Jon was a 44 year old, married man with two teenage children. He worked as a baker for a national supermarket chain and in his spare time enjoyed “tinkering with motorbikes”.
Jon suffered an accident at work when are large, heavy cage of groceries fell, striking him on his right arm and shoulder, resulting in serious soft tissue injuries. He instructed solicitors who obtained a medical report from a consultant in emergency medicine. The consultant’s opinion was that Jon would make a full recovery within 4 to 6 months of the accident. This didn’t happen. In fact, Jon’s symptoms became progressively worse.
Jon struggled on beyond the prognosis period and despite pressure from his solicitors to settle his claim, he pushed for a re-examination which his solicitors only agreed to arrange if he paid the fee. The consultant’s opinion was that Jon was “now in the realms of chronic pain and the opinion of a pain management consultant should be sought.”
Jon’s solicitors agreed to obtain a report from a pain consultant. However, having little or no experience of claims involving chronic pain, they instructed a pain medicine consultant more usually instructed by insurance companies and whose objectivity had been called into question by a judge in a well reported case. His opinion was that Jon was “grossly exaggerating” his symptoms.
Jon’s solicitors refused to challenge that opinion, instead putting him under considerable pressure to settle his claim. At that point Jon contacted us.
We travelled to see Jon in order to take a detailed history from him and to review his papers. After agreeing an ‘action plan’ to move his claim forward, Jon instructed us to take over conduct of his claim. We contacted his former solicitors on his behalf. Jon was not required to have any further contact with them.

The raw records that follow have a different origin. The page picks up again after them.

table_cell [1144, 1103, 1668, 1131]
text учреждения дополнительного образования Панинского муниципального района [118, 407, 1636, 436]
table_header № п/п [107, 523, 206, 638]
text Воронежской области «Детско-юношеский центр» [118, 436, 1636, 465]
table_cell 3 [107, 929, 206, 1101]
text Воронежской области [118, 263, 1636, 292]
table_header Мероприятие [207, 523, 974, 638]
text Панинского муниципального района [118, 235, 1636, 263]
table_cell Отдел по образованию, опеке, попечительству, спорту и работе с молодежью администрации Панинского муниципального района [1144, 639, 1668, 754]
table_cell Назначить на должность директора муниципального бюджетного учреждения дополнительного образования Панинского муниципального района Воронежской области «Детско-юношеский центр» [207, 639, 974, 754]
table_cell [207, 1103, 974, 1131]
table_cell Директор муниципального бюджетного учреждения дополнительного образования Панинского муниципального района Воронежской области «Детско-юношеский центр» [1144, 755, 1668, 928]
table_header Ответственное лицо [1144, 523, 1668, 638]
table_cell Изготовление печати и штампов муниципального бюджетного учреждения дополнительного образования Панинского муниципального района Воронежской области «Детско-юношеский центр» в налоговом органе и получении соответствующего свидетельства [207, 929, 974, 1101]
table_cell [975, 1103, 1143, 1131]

Initially, we obtained a complete set of medical and employment records which were then collated, paginated and reviewed. Document summaries and chronologies were prepared and detailed witness statements were taken from Jon and his family. At that point we instructed a leading consultant in pain medicine, whose opinion was entirely supportive, diagnosing Jon as suffering a chronic pain syndrome (CPS), which had likely also resulted in him developing a chronic pain disorder (CPD), that latter diagnosis to be confirmed by a psychiatrist with a special interest in chronic pain. This consultant went further, commenting in detail on the report of the earlier pain consultant, which he described as “a frankly bizarre conclusion in the face of overwhelming evidence to the contrary.”

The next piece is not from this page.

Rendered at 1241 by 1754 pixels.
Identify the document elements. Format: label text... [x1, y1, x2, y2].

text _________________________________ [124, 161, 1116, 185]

We applied successfully to the Court for permission to rely upon the new pain expert. The Court also gave permission for us to obtain a specialist psychiatric opinion in respect of the possible chronic pain disorder. The psychiatrist subsequently confirmed that Jon’s chronic pain syndrome had also led to him developing a chronic pain disorder. This was likely, at least in part, to have been the result of the lengthy delay in diagnosis and therefore treatment.

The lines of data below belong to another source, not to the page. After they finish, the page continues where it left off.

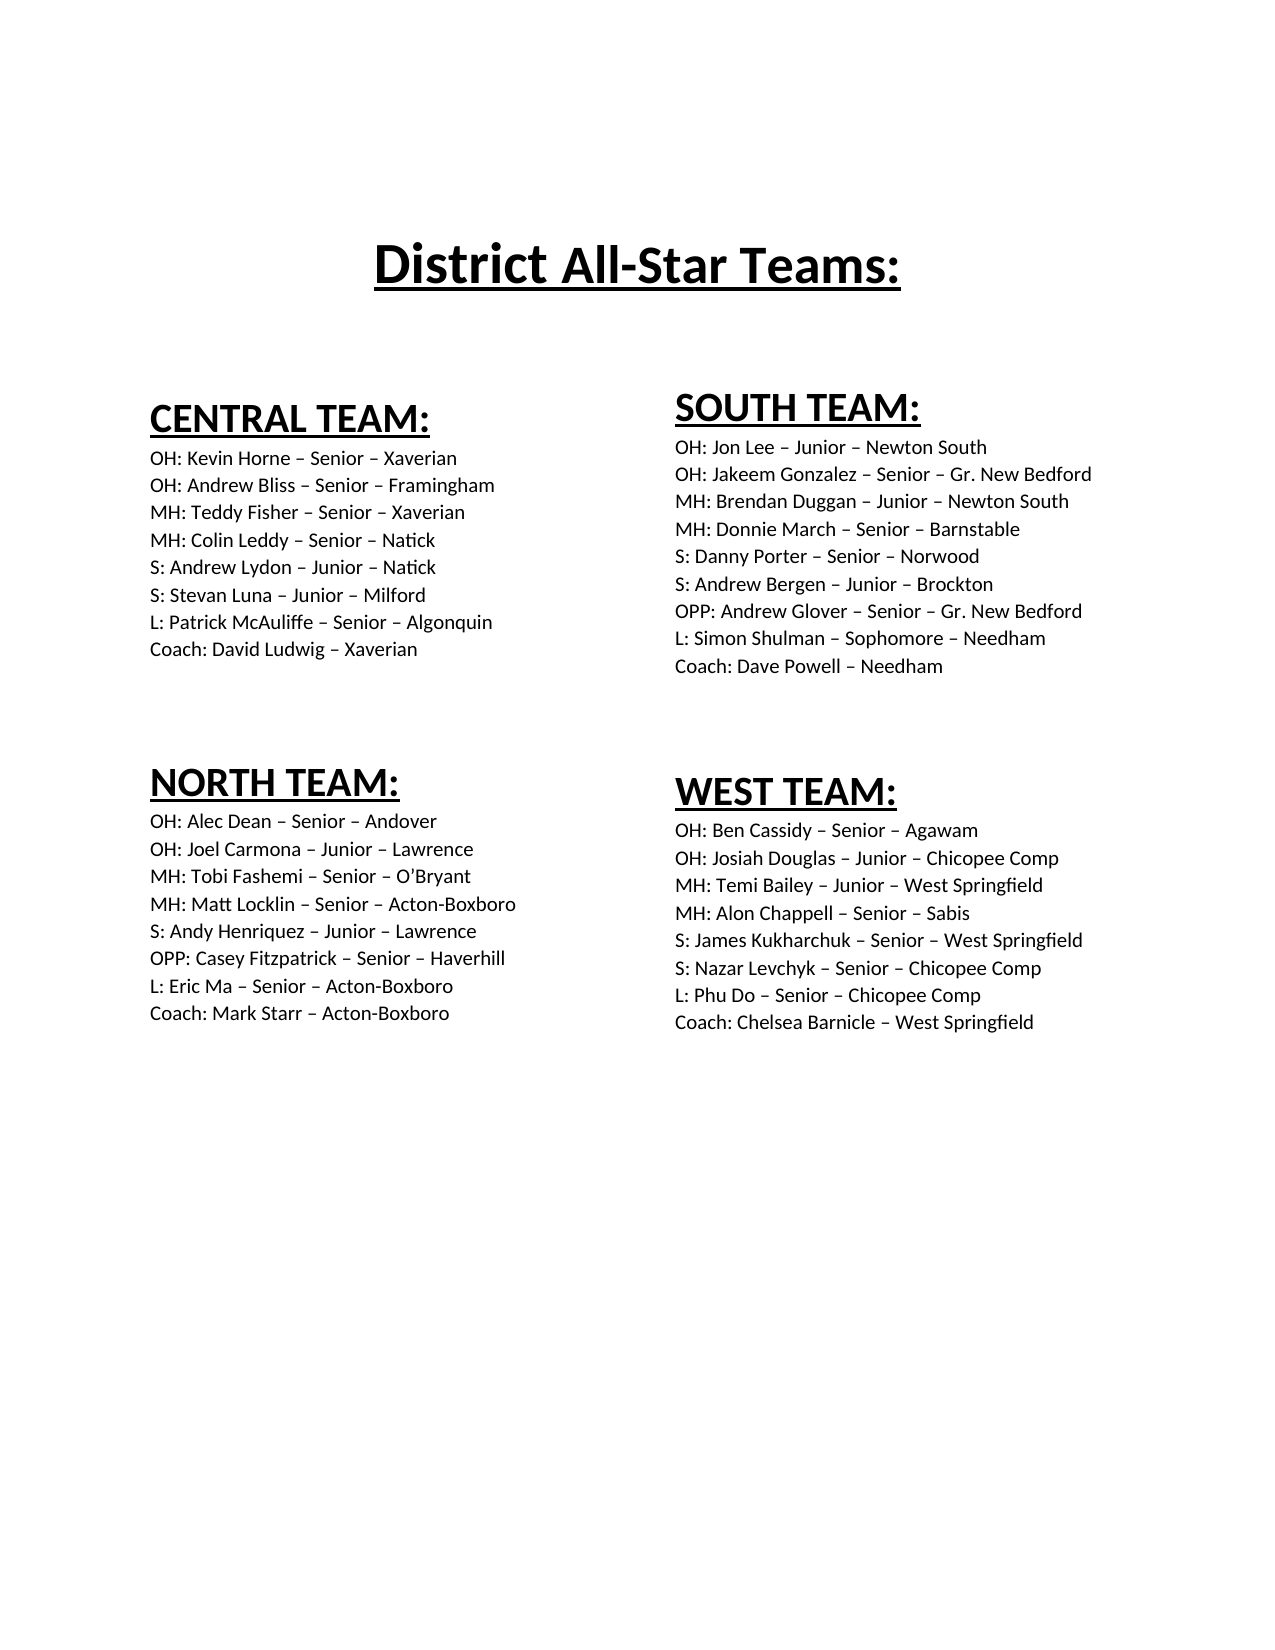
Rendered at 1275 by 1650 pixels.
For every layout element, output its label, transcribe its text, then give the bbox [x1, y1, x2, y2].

text CENTRAL TEAM: OH: Kevin Horne – Senior – Xaverian OH: Andrew Bliss – Senior – Framingham MH: Teddy Fisher – Senior – Xaverian MH: Colin Leddy – Senior – Natick S: Andrew Lydon – Junior – Natick S: Stevan Luna – Junior – Milford L: Patrick McAuliffe – Senior – Algonquin Coach: David Ludwig – Xaverian [150, 392, 600, 692]
text SOUTH TEAM: OH: Jon Lee – Junior – Newton South OH: Jakeem Gonzalez – Senior – Gr. New Bedford MH: Brendan Duggan – Junior – Newton South MH: Donnie March – Senior – Barnstable S: Danny Porter – Senior – Norwood S: Andrew Bergen – Junior – Brockton OPP: Andrew Glover – Senior – Gr. New Bedford L: Simon Shulman – Sophomore – Needham Coach: Dave Powell – Needham WEST TEAM: OH: Ben Cassidy – Senior – Agawam OH: Josiah Douglas – Junior – Chicopee Comp MH: Temi Bailey – Junior – West Springfield MH: Alon Chappell – Senior – Sabis S: James Kukharchuk – Senior – West Springfield S: Nazar Levchyk – Senior – Chicopee Comp L: Phu Do – Senior – Chicopee Comp Coach: Chelsea Barnicle – West Springfield [675, 381, 1125, 1065]
text NORTH TEAM: OH: Alec Dean – Senior – Andover OH: Joel Carmona – Junior – Lawrence MH: Tobi Fashemi – Senior – O’Bryant MH: Matt Locklin – Senior – Acton-Boxboro S: Andy Henriquez – Junior – Lawrence OPP: Casey Fitzpatrick – Senior – Haverhill L: Eric Ma – Senior – Acton-Boxboro Coach: Mark Starr – Acton-Boxboro [150, 711, 600, 1177]
text District All-Star Teams: [150, 150, 1125, 298]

Extensive treatment was recommended and funding obtained from the Defendant’s insurance company to pay for this.
Remarkably, throughout this time John had continued to work, albeit on very light duties. Given the nature of his work, even with treatment it was agreed that Jon was highly unlikely to work again full-time as a baker. Fortunately, his employer was very supportive and Jon was able to retrain with them as a Quality Control Manager, a role that he was able to pursue full time and that he enjoyed.
Following a Joint Settlement Meeting, Jon’s claim settled for £262,000.